PROBLEM TO WORK ON » Return the lines of the data below in which the string "desde" occurs.

Collected data »

================

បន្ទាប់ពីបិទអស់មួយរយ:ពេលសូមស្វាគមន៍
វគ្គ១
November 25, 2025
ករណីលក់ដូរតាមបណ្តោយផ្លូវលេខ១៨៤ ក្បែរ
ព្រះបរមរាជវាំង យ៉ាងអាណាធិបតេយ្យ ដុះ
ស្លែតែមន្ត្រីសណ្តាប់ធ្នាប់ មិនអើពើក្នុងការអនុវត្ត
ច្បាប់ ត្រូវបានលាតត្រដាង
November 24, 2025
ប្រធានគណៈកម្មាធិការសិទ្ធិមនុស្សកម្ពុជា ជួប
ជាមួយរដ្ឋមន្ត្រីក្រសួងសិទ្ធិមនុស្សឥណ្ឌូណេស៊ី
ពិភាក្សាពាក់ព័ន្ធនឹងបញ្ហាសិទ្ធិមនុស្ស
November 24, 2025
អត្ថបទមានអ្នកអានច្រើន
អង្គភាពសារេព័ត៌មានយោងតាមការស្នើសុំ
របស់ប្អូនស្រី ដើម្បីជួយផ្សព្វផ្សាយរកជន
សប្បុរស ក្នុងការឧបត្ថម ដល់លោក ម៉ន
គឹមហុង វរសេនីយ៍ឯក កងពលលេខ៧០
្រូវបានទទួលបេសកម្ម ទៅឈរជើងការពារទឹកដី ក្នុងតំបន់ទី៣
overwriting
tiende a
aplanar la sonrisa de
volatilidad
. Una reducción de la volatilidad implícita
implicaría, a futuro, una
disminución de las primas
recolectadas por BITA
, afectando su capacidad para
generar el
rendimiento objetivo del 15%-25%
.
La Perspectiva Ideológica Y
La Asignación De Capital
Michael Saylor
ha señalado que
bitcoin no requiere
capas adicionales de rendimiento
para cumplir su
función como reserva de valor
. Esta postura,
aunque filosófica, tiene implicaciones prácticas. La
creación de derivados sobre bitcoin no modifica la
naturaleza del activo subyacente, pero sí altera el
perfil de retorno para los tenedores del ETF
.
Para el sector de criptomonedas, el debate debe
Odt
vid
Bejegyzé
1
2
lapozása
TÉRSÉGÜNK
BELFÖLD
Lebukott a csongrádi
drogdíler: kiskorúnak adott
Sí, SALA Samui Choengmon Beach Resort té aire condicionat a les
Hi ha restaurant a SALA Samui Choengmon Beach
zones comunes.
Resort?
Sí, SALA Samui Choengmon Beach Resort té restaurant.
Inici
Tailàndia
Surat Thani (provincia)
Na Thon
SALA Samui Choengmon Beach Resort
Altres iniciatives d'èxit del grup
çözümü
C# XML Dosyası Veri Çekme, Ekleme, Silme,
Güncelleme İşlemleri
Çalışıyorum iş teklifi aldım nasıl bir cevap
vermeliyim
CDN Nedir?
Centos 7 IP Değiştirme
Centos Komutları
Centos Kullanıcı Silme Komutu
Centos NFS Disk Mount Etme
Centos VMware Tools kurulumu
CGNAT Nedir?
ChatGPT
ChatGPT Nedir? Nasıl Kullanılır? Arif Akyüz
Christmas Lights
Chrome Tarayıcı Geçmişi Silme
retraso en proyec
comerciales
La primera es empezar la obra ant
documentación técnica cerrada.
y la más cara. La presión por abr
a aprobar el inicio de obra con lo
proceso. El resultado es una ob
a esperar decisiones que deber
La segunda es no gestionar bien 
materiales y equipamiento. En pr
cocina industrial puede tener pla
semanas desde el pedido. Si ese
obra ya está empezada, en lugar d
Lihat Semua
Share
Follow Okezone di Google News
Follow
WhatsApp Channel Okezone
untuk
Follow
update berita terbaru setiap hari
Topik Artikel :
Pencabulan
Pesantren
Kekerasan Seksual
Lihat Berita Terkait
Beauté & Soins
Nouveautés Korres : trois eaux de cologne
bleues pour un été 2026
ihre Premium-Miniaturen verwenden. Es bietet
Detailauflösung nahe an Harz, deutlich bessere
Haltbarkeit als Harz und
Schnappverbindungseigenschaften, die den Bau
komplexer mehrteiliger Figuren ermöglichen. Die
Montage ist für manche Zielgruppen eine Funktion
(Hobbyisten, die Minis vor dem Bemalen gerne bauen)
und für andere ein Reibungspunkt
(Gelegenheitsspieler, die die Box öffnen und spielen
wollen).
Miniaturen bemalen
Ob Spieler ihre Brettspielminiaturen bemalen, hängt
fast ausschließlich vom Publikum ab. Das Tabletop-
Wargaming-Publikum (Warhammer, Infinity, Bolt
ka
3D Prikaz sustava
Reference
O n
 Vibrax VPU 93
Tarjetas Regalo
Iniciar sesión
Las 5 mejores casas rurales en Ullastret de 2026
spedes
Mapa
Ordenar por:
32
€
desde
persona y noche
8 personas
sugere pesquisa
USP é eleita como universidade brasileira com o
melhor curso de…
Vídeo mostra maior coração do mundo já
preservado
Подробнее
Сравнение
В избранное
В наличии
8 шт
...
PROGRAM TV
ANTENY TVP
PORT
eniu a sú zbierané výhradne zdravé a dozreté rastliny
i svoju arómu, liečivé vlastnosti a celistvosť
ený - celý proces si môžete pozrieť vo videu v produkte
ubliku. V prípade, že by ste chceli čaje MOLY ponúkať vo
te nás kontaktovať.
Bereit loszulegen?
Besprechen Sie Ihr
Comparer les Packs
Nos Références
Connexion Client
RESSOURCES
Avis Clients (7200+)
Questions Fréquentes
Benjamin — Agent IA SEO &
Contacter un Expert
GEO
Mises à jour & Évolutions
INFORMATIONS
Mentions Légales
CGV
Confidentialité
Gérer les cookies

================

SOLUTION TO THIS PROBLEM »
semanas desde el pedido. Si ese
desde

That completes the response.